__WHAT IS EXPECTED__
Count the lines in the material that contain the string "iterations", treating case as significant, and reply with the number alone.

__DATA RECORDS__
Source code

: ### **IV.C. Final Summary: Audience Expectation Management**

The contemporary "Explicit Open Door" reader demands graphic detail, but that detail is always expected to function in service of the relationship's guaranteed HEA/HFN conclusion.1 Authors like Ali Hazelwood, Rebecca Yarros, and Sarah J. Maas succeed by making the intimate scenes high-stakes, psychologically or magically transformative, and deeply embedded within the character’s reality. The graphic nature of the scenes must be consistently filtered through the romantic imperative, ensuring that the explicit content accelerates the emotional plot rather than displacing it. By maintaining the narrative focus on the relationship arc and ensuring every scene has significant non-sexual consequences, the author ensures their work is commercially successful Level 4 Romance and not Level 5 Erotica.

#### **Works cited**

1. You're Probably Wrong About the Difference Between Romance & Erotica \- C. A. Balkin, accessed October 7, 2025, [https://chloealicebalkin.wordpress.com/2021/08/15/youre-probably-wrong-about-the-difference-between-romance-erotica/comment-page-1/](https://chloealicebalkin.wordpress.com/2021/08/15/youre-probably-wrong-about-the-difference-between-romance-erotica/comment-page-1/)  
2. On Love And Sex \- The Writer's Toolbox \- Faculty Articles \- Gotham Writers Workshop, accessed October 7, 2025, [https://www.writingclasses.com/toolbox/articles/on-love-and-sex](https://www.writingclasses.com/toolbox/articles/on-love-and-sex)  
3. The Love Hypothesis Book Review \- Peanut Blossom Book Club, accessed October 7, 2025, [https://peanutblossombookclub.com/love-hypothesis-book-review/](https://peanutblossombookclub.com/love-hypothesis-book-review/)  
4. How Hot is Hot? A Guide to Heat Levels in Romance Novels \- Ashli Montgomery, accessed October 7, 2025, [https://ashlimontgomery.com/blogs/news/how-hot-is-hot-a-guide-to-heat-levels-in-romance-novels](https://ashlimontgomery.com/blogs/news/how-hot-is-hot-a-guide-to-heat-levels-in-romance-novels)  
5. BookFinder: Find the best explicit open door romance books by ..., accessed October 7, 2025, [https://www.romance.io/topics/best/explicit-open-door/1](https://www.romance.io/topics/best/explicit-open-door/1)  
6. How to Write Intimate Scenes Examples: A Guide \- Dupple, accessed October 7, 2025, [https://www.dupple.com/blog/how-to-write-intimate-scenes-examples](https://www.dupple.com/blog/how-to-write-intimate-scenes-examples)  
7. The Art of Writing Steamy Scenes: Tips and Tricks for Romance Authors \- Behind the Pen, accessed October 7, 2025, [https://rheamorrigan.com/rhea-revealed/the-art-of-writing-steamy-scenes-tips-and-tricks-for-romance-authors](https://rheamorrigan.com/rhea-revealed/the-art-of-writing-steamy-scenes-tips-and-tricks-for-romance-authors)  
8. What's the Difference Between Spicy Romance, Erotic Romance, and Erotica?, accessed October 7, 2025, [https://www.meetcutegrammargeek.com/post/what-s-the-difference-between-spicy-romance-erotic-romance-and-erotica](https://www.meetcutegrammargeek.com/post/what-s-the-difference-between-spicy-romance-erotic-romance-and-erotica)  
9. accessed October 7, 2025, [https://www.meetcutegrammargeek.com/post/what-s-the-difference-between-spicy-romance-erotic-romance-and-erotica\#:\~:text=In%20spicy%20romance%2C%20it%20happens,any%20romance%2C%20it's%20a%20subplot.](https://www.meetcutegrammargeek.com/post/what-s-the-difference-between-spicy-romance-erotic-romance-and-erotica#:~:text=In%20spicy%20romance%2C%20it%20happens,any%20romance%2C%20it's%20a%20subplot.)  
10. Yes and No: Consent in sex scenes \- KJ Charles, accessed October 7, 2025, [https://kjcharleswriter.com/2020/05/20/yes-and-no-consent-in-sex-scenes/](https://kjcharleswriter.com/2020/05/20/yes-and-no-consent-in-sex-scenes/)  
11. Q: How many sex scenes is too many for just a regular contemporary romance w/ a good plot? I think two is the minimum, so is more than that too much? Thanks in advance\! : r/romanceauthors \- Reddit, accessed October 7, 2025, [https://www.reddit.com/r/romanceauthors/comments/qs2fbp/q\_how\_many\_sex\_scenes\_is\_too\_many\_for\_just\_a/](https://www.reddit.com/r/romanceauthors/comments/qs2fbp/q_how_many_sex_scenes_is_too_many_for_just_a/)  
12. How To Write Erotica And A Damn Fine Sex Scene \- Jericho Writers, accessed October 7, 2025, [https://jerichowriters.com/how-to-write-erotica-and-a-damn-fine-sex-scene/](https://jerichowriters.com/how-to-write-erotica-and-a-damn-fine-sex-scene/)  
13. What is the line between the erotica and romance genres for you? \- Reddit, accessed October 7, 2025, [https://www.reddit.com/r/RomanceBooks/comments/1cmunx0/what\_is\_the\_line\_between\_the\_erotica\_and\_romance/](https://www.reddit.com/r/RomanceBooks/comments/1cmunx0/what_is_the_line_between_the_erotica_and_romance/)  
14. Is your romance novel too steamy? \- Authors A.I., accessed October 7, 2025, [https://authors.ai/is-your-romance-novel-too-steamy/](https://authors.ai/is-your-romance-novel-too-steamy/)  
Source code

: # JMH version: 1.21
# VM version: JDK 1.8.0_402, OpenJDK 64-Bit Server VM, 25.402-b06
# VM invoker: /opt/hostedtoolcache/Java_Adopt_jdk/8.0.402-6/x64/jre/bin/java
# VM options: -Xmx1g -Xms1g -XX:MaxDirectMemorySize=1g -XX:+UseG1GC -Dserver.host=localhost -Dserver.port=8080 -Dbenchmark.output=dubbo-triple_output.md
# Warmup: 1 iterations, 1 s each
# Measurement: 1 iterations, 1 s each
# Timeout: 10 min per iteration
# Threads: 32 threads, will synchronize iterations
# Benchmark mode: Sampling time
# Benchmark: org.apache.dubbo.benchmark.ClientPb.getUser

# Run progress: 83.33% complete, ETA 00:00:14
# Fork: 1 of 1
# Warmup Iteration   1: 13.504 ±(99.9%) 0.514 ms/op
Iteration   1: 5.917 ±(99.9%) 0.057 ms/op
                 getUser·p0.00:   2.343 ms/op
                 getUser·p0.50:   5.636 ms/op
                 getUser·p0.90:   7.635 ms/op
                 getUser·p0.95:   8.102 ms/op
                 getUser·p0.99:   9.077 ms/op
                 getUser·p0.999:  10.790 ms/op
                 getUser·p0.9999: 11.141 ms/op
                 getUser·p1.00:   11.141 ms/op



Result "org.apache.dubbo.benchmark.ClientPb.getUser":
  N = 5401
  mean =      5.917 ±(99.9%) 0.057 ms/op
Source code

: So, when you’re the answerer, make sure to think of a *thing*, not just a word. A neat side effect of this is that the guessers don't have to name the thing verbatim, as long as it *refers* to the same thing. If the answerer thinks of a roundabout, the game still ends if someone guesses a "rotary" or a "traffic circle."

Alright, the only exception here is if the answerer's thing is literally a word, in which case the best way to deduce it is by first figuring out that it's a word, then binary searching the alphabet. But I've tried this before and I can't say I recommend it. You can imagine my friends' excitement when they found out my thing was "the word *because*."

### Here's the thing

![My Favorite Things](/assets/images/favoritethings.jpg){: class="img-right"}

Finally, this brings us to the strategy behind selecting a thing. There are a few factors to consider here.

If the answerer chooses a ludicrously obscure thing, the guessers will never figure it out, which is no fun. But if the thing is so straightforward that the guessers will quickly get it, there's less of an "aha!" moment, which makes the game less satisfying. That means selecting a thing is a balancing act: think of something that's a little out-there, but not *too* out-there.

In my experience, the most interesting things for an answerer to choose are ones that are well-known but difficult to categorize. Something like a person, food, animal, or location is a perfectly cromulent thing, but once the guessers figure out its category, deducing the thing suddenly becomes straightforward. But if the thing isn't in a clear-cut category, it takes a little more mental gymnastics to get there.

__OUTPUT BELOW__
3